YOUR TASK
Find each row below that contains the word "develop" and copy those rows in full.

Segment Start: LISTED ENTRIES

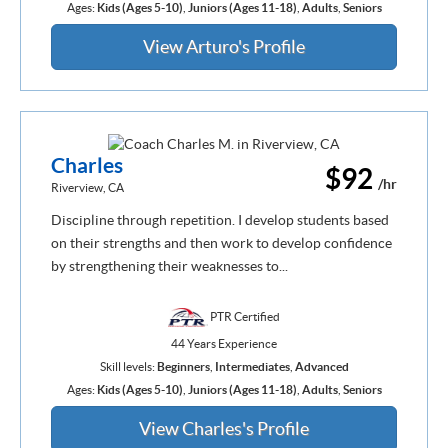
Ages:
Kids (Ages 5-10)
,
Juniors (Ages 11-18)
,
Adults
,
Seniors
View Arturo's Profile
Charles
$92
/hr
Riverview, CA
Discipline through repetition. I develop students based
on their strengths and then work to develop confidence
by strengthening their weaknesses to...
PTR Certified
44 Years Experience
Skill levels:
Beginners
,
Intermediates
,
Advanced
Ages:
Kids (Ages 5-10)
,
Juniors (Ages 11-18)
,
Adults
,
Seniors
View Charles's Profile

Segment End: LISTED ENTRIES

RESPONSE TO THE EXERCISE
Discipline through repetition. I develop students based
on their strengths and then work to develop confidence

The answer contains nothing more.